A agricultura e a pesca representam 40% do Produto Interno Bruto (PIB) das Ilhas Comores e empregam 80% da população. O turismo é outra atividade econômica importante. O país tem uma população pequena, de 770 mil pessoas, e um PIB de US$ 260 milhões. Os principais parceiros comerciais das Ilhas são França, África do Sul, Quênia e Paquistão.
A corrente comercial entre o Brasil e as Ilhas Comores ainda é pequena. Até o mês de setembro, foram negociados US$ 764,4 mil entre os dois países. A maior parte das exportações brasileiras para as três ilhas – US$ 667 mil – foi de carne bovina e de frango. A renda per capita da região se resume a US$ 337.
Domínio francês
As Ilhas Comores são, na verdade, o cume de uma cadeia montanhosa vulcânica submersa pelo mar. A maior ilha é Ngazidja, onde fica a capital do país, Moroni, com cerca de 30 mil habitantes. As outras duas ilhas são Mwali e Nzwani. As três ilhas viveram sob domínio da França entre 1947 e 1975, quando alcançaram a independência.
Depois disso, porém, a região viveu alguns conflitos. As ilhas Mwali e Nzwani tentaram o separatismo para voltar ao domínio francês.
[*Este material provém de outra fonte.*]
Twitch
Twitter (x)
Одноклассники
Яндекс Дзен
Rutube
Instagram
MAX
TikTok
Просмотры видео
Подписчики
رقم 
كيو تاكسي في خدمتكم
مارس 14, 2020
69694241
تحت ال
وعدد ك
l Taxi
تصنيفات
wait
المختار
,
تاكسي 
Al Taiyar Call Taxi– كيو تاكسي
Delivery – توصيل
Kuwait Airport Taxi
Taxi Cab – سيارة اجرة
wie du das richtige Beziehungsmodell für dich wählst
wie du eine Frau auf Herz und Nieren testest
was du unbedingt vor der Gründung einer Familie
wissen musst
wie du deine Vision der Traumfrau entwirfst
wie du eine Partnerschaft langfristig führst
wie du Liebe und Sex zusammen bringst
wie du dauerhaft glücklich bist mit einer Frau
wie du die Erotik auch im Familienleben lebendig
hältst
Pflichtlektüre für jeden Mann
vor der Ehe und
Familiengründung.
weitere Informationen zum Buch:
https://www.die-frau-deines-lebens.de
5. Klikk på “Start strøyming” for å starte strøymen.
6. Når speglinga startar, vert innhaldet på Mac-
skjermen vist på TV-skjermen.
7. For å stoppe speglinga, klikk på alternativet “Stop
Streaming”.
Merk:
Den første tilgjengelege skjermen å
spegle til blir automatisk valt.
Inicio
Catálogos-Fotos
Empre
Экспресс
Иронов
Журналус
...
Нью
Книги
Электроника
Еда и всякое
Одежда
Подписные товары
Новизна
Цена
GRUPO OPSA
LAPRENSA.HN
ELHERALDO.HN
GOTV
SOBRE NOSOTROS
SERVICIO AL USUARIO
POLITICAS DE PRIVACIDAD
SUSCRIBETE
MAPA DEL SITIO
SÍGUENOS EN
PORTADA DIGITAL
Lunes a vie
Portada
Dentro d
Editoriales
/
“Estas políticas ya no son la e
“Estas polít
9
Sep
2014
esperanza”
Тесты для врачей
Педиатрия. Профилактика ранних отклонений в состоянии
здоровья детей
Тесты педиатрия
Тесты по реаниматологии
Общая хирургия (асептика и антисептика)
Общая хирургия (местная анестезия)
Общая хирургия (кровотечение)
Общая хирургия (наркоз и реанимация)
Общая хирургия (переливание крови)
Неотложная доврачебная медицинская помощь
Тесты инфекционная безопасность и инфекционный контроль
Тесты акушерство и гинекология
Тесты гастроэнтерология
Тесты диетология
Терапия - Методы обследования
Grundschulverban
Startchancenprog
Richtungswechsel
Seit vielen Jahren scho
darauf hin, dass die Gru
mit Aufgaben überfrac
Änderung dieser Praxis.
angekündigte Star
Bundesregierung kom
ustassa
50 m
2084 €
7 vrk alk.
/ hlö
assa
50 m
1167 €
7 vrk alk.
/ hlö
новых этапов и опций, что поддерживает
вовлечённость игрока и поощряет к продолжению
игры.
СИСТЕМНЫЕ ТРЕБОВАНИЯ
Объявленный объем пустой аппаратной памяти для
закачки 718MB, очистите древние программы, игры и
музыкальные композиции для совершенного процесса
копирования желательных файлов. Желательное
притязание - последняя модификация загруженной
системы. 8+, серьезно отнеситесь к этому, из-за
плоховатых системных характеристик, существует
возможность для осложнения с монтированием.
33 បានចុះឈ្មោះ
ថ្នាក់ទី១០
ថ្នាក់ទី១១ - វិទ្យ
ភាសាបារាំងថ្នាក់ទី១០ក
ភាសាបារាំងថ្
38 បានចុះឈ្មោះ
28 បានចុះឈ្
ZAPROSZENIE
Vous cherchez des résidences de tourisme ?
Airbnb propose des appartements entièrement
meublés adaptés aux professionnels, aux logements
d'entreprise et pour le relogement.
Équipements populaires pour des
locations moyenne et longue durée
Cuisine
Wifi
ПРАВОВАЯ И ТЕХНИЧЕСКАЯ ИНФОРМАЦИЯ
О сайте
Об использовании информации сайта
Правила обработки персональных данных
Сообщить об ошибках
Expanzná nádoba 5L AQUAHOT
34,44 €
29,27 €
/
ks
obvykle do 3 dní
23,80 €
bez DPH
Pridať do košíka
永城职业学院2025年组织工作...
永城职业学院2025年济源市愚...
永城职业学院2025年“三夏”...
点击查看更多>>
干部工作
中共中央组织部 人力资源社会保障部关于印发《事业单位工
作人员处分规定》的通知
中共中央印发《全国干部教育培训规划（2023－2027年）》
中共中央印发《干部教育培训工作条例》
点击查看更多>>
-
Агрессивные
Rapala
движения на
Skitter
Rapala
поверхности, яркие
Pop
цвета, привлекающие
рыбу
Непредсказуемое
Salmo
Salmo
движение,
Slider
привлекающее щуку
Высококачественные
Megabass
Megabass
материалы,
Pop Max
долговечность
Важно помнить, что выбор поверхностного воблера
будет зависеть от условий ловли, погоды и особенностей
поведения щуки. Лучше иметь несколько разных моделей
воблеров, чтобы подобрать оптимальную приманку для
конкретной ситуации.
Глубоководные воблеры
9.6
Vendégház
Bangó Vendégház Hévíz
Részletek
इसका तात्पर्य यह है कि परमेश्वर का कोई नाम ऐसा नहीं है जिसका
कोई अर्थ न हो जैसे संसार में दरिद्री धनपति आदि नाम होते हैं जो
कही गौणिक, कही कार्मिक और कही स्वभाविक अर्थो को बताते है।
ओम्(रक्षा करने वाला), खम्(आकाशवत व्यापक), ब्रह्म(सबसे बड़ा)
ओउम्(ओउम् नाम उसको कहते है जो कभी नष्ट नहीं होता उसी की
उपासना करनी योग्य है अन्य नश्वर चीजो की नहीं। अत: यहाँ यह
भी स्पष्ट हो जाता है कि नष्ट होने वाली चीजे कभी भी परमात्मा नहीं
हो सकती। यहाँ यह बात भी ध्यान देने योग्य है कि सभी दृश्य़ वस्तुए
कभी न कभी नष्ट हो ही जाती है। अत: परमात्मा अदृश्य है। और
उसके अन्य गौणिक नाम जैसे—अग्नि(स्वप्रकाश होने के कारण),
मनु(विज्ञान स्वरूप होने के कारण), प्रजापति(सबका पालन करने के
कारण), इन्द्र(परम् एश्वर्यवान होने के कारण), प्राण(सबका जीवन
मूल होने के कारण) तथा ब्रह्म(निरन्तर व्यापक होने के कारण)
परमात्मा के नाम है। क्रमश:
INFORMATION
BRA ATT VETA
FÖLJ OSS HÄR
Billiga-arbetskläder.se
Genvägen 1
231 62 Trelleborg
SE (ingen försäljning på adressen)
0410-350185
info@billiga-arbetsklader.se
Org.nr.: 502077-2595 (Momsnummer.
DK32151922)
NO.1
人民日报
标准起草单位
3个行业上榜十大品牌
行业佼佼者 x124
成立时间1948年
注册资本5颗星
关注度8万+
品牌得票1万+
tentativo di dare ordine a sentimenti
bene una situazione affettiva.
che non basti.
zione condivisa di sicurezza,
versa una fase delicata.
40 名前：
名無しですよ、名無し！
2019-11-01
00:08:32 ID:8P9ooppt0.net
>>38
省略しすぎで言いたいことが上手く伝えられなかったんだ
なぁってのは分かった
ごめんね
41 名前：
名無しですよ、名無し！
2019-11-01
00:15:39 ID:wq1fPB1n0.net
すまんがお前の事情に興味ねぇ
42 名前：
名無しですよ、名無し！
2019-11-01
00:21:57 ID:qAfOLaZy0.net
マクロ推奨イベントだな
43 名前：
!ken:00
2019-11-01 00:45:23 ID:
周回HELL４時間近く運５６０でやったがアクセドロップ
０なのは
Há pouco mais de três anos, a Organização da Unidade Africana (OUA) intermediou um acordo que mantém as três ilhas unidas. O entendimento trouxe mais autonomia para cada uma das ilhas.
O país vive sob uma república presidencialista, mas passou por 19 golpes de estado nos últimos 25 anos. Quase a totalidade da população é muçulmana. Os idiomas falados localmente são o árabe, o francês e o comorense.